Back at the Englewood hospital, Wilhelm did hear anti-Vista grumbling from people in the administration department, who work more closely with the OS itself for file management and so on. And at Kemet, another group of hands-on users complained about the switch to Vista, noted Padgett: “The people who suffered the most were engineers and IT people.”
The phenomenon of hands-on users being the most resistant explains why so many small-business users and consultants have reacted so strongly against Vista, noted Gartner’s Silver.
Conversely, those enamored of the latest technology tend to be Vista enthusiasts, said David Fritzke, IT director at the YMCA Milwaukee, which has been adding Vista to its workforce as it buys new computers. “Some users bought Vista for home and then wanted it more quickly at work than we had initially planned to deploy it,” he said. Fritzke also found that younger users adapted to Vista more easily.
In search of ROI
Users’ personal reactions, positive or negative, ultimately impact the bottom line and help drive the business decision of whether to roll out Vista across an organization.
It’s all about basic cost-benefit analysis, says Gartner’s Silver. In most businesses, Vista offers few compelling advantages for users while introducing challenges. The cost of change is too high for the perceived benefit. For example, users often complain about Vista’s constant nagging about possible system threats, about applications that no longer run, or about files that appear to be “lost” because they’ve been moved to new places by the OS, Silver said.
“It’s really hard to convince someone to go to a product that’s not quite as stable or as capable as what they’re already using,” Silver noted — and so they get frustrated and angry. While IT managers and analysts appreciate some under-the-hood changes in Vista, these improvements don’t have an immediate, obvious benefit for users. “Vista’s benefits are not about the users,” concurred Collegiate Housing Services’ Evans.
Upgrades from Microsoft’s past have also colored expectations, Silver said.

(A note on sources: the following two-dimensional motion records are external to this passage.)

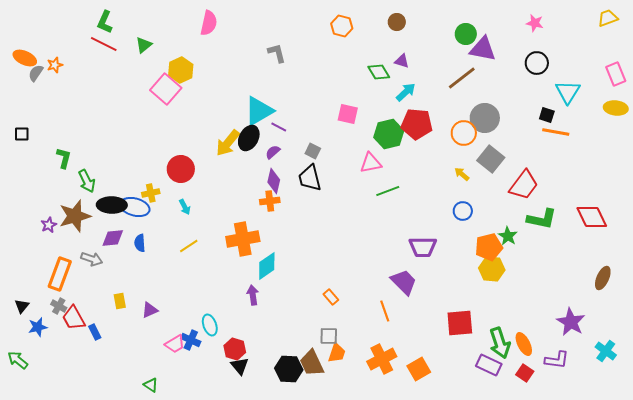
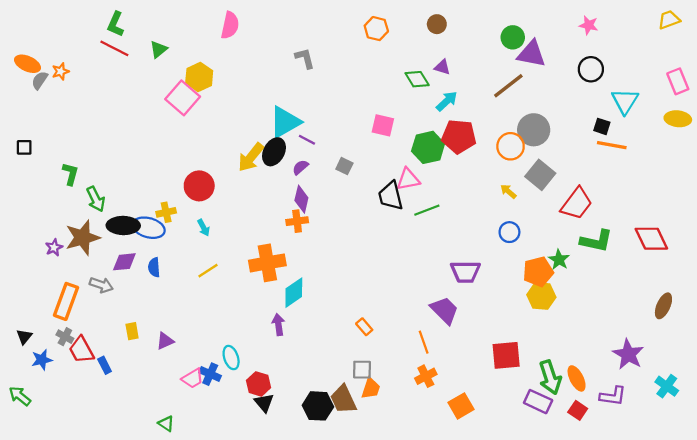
black trapezoid: (310, 178) -> (391, 196), moved
orange cross: (382, 359) -> (426, 376), moved, size x0.7

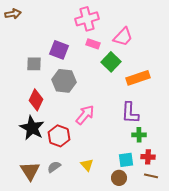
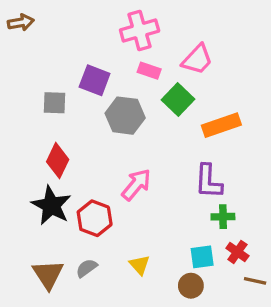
gray hexagon: (64, 81) -> (125, 116), moved
red cross: (148, 157) -> (237, 252), turned 32
brown line: (151, 176) -> (255, 281), moved

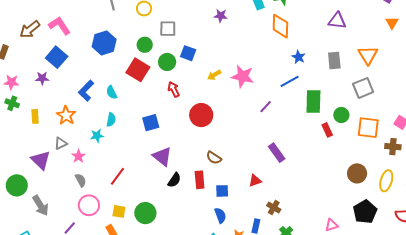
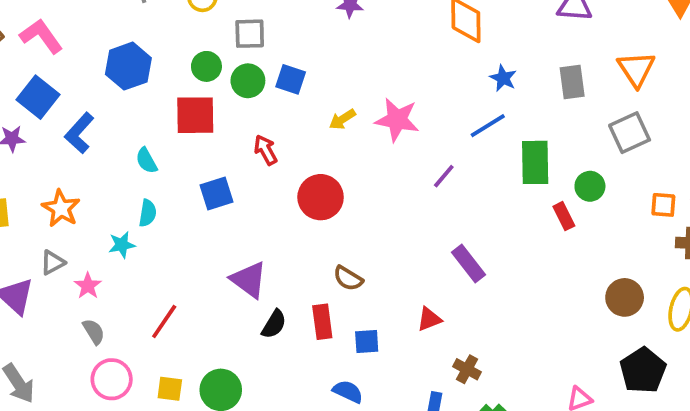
green circle: (167, 62) -> (248, 81), moved
red square: (138, 70) -> (195, 115), turned -30
blue L-shape: (86, 91) -> (79, 133), moved
blue square: (151, 123) -> (216, 193), moved
orange square: (368, 128) -> (663, 205), moved, size x0.6
blue semicircle: (220, 215) -> (348, 392), moved, turned -42

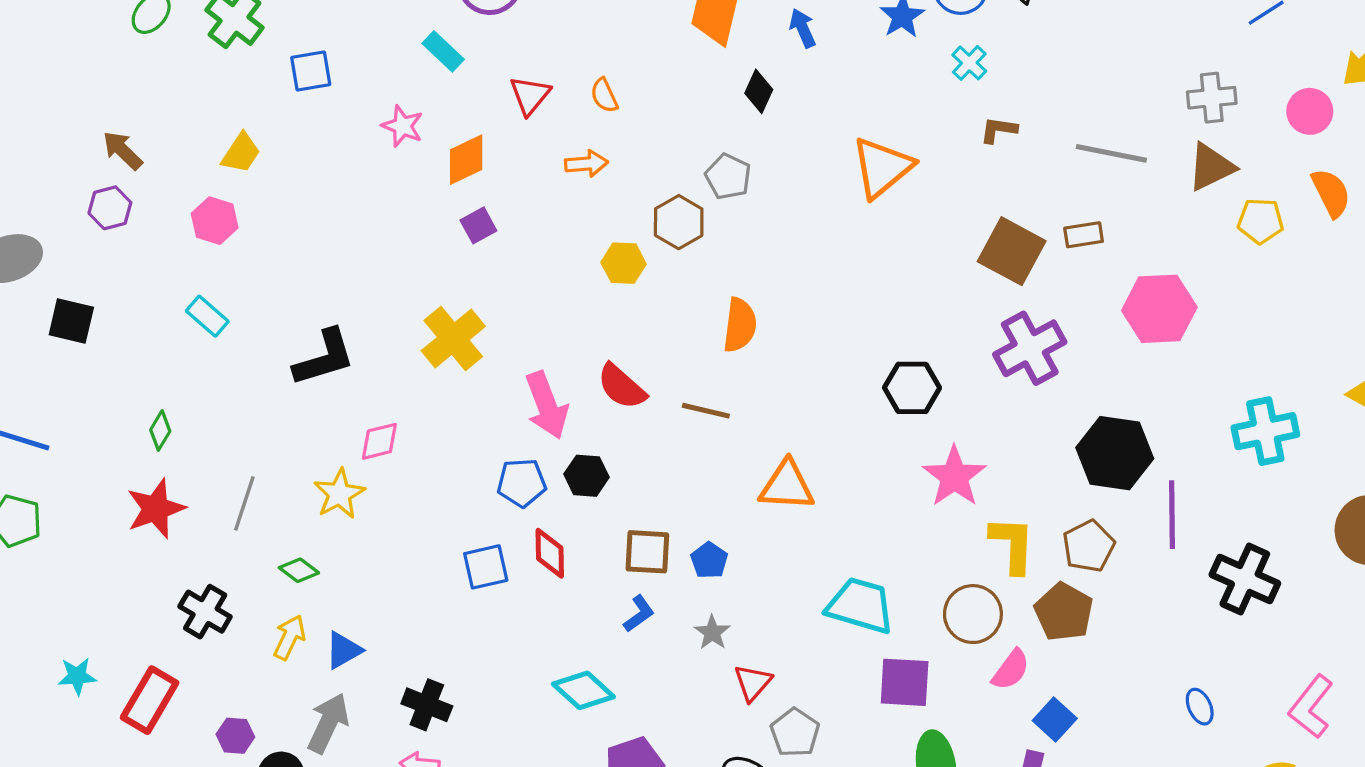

Users tend to remember the straightforward transition from Windows 2000 to XP, even though technically it was a “minor” upgrade, he said. (Silver also noted that until XP Service Pack 2, XP had its own share of compatibility and security flaws that annoyed users, something that most forgot with SP2’s release.)
And while the path from Windows 95 and 98 to Windows XP was rockier, the benefits were clear enough at each stage for most customers to make the upgrade investment gladly, Silver said.
Some users have decided to skip Vista altogether and instead wait for Windows 7, whose release date has been reported as anywhere between 2009 and 2011 “Why shoot yourself in the foot twice? Windows 7 will be out next year; I’ll wait till then,” said one InfoWorld reader.
If Windows 7 arrives sooner rather than later — or if a miraculous Vista service pack addresses all the major objections in one swoop — then the uproar over upgrading to Vista will quickly fade into the hazy past of other Windows upgrade snafus.